In effetti, dati alla mano, per farsi un’idea basti pensare che una famiglia di quattro persone composta dai coniugi e due figli a carico, con un reddito di 50.000 euro, paga in Italia un’imposta di 13.225 euro. In Francia per la stessa famiglia l’imposta precipita a 2.518 euro. Con un reddito di 25 mila euro in Italia ne paga circa 2.500, in Francia solo 52 euro.

«La deduzione del costo minimo per il mantenimento dei figli, (Bif, basic income family) – continua l’avvocato Zerman – costituisce una proposta, fortemente auspicata dal Forum delle famiglie, che giace da anni in Parlamento. È quantomeno singolare che questo meccanismo, sostanzialmente adottato per le imprese, che possono dedurre i costi sostenuti per il loro esercizio, non sia riconosciuto anche per le famiglie, in ragione della primaria e fondamentale attività sociale che esse svolgono, anche sotto il profilo economico. Senza considerare il ritorno finanziario, in termini di imposta indiretta, quale è l’Iva, che anche lo Stato ne avrebbe, considerato che le famiglie spendono per beni di prima necessità quasi tutto quello che guadagnano. Ed in questo senso costituiscono il più importante operatore economico sul mercato interno». Spesso, infatti, si tende a dare per scontato il fatto che l’insieme di relazioni positive e di fiducia che si sviluppano all’interno della famiglia creano benessere e slancio vitale che costituiscono quello che viene chiamato "capitale sociale", vero motore per lo sviluppo di un paese.
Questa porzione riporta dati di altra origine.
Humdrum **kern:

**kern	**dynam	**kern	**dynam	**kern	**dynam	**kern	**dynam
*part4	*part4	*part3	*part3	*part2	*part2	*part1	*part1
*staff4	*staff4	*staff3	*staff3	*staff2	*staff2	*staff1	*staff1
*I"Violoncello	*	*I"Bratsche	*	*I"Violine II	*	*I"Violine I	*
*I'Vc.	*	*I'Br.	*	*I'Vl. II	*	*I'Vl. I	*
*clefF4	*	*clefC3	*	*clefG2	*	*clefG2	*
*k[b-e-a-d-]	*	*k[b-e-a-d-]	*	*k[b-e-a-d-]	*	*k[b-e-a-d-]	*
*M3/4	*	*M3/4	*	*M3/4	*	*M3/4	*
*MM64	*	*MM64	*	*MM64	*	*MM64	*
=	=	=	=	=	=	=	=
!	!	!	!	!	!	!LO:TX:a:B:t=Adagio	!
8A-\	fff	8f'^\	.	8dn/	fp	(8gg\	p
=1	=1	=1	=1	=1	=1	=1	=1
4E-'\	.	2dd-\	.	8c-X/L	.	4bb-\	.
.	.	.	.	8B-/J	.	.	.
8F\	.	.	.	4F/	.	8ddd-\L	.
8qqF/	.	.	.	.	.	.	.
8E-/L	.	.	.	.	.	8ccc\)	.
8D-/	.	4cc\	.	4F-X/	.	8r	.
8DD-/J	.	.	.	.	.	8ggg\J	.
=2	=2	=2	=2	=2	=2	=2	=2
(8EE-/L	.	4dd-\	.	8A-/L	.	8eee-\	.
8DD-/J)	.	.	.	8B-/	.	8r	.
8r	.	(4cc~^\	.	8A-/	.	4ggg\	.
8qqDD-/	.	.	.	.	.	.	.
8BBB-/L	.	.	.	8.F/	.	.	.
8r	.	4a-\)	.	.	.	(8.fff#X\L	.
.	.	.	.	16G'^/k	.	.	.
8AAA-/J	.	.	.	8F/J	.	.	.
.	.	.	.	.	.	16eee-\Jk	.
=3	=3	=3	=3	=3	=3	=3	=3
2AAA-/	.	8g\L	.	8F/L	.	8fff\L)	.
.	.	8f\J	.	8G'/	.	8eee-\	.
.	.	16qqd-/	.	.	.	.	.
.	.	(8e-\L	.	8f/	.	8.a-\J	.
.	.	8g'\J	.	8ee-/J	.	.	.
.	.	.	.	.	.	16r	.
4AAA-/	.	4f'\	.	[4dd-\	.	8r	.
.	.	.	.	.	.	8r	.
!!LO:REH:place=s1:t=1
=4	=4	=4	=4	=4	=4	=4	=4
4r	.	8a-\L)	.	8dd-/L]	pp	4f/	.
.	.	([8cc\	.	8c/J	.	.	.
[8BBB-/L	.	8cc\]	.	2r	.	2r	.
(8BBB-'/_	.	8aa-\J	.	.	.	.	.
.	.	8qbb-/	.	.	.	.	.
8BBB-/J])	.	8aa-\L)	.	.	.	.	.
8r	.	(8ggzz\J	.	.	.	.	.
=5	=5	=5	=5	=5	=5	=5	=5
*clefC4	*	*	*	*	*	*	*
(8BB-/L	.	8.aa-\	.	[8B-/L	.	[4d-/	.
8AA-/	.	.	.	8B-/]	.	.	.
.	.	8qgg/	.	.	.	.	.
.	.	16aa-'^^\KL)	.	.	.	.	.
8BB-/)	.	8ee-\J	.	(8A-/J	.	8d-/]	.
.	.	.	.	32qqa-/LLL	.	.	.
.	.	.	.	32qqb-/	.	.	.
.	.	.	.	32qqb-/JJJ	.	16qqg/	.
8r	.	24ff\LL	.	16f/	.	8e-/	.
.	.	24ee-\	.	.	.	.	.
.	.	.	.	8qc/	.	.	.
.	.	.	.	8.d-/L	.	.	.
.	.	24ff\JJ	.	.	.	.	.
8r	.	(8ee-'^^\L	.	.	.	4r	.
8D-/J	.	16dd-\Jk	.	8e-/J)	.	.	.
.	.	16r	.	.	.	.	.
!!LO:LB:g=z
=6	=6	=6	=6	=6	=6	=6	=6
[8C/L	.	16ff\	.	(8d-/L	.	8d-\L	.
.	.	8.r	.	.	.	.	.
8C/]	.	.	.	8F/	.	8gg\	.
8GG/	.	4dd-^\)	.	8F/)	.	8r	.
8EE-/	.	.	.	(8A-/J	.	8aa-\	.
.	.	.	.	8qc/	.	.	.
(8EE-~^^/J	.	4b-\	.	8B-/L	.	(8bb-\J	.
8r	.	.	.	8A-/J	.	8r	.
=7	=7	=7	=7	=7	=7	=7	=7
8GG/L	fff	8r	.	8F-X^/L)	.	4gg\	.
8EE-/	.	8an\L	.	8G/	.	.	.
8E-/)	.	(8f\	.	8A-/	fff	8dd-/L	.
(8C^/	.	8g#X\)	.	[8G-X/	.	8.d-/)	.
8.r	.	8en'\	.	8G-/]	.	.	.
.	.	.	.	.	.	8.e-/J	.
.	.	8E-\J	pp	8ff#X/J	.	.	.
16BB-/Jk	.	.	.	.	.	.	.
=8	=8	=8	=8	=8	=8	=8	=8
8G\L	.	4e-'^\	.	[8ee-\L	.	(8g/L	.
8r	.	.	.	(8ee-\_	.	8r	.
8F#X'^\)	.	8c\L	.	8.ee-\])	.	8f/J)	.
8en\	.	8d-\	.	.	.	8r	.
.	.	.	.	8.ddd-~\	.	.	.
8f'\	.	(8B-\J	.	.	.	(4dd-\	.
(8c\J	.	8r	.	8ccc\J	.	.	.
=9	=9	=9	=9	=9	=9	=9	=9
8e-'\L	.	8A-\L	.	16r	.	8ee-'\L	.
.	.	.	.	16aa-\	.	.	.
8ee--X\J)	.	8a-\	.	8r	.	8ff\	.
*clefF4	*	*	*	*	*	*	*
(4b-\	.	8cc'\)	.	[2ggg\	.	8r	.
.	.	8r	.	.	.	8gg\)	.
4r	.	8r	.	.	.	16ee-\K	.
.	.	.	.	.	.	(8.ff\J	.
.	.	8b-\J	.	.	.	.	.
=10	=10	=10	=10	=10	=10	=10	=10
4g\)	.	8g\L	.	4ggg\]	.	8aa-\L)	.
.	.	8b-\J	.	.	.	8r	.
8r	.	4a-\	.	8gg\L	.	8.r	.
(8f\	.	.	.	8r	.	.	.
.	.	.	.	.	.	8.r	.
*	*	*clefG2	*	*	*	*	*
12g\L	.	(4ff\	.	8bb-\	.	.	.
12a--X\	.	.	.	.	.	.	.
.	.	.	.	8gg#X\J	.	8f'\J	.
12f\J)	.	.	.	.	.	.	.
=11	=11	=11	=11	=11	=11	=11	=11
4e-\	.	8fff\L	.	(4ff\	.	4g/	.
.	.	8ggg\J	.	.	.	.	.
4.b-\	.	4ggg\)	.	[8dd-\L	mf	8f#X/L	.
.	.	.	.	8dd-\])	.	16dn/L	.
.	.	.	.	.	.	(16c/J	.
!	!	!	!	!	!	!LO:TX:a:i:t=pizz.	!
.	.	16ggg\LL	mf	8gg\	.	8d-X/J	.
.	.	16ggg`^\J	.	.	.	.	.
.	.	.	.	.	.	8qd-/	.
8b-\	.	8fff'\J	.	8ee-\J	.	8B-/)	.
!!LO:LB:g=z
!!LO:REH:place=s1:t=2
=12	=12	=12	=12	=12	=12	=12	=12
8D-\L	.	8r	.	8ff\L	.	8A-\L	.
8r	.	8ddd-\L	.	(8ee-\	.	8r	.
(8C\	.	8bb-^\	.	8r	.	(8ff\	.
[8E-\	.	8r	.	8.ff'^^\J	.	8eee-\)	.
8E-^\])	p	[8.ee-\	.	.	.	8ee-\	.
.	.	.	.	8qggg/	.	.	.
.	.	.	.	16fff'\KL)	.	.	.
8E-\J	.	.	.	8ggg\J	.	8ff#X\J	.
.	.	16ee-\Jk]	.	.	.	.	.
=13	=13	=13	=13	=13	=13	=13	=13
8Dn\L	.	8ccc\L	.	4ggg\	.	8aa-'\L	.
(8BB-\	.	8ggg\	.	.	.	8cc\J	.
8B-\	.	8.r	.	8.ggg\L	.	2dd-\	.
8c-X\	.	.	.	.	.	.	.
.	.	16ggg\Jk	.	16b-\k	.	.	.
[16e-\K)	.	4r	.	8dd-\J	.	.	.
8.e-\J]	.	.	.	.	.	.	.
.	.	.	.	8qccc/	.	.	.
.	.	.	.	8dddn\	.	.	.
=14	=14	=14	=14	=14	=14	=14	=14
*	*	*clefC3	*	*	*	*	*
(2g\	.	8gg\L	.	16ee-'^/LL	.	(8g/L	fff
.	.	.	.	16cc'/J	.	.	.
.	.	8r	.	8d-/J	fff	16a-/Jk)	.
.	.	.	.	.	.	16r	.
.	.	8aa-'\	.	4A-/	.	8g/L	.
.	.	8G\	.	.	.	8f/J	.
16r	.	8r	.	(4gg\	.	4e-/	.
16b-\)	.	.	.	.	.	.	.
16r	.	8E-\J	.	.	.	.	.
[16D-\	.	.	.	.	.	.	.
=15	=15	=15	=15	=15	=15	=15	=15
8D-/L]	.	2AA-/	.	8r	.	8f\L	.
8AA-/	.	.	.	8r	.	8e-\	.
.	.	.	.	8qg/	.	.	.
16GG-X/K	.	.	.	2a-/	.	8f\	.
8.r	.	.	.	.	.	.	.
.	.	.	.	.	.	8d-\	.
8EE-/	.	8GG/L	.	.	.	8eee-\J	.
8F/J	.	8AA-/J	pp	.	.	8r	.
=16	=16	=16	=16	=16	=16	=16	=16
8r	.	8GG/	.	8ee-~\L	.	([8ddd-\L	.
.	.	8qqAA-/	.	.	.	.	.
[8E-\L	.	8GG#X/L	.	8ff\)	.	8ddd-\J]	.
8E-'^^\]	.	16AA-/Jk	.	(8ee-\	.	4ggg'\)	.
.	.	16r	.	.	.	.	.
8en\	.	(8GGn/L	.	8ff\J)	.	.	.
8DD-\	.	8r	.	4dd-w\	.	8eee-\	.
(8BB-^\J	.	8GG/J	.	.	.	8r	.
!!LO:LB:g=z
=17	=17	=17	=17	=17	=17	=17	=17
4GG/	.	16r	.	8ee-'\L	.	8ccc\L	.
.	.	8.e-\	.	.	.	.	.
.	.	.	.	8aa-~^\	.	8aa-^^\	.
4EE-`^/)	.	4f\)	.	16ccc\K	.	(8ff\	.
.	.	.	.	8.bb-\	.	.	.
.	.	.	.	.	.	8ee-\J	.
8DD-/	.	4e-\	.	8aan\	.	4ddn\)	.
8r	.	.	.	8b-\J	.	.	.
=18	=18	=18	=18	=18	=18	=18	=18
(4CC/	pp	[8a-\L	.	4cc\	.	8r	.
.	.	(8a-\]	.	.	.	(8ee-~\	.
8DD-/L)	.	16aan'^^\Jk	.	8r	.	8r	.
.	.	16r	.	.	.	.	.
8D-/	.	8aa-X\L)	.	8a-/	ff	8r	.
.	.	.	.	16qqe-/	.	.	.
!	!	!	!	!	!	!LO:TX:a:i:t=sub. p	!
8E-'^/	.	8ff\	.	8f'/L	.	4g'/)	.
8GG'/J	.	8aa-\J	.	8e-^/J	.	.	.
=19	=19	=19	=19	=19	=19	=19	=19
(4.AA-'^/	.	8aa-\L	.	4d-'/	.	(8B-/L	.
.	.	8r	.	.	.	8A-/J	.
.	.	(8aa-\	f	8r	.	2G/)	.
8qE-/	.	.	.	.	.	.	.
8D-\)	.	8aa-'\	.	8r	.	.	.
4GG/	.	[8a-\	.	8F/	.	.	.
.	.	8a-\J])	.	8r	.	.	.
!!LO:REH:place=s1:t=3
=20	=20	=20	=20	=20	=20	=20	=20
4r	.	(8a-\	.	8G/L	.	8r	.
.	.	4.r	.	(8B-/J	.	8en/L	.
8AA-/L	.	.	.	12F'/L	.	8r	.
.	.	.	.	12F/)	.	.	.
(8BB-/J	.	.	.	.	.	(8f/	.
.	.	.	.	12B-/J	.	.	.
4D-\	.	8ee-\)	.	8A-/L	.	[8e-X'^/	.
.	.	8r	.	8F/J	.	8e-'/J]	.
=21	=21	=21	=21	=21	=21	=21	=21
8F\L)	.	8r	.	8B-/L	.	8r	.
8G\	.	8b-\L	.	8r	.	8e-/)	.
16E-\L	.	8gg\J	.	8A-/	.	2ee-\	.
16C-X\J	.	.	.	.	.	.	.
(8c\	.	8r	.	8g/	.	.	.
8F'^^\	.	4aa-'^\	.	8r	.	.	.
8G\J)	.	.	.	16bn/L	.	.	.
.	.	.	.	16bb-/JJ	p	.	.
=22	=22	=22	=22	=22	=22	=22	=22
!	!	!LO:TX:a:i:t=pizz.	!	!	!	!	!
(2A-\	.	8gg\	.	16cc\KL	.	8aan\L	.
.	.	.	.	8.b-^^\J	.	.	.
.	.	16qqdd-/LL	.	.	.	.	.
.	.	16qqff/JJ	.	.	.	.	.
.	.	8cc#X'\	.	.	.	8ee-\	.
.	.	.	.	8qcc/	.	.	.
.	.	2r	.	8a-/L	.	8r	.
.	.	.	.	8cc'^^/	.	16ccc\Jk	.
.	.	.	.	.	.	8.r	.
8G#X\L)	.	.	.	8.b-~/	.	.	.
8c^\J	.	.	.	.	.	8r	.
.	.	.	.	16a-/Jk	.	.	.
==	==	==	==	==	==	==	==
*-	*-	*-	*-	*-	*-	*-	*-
Questa rilevante pressione fiscale, peraltro, non è neppure compensata dalla quantità e qualità dei servizi resi. Basti pensare che l’Italia ha investito nell’ultimo quarto di secolo in tema di politiche familiari una somma pari all’1,1% del Pil, contro il 3,4% della Germania ed il 2,4% del resto dell’Europa.

«La revisione del sistema fiscale – conclude Zerman – è ormai urgente, siamo il Paese più vecchio al mondo, perché con l’indice di natalità più basso. Occorre che i politici ne prendano finalmente atto. Sostenere la famiglia non è garantire un privilegio, né favorire i cattolici. È semplicemente una questione vitale per la società. Potremmo ripetere con De Gasperi: "Il politico pensa alle prossime elezioni, lo statista alla prossima generazione"».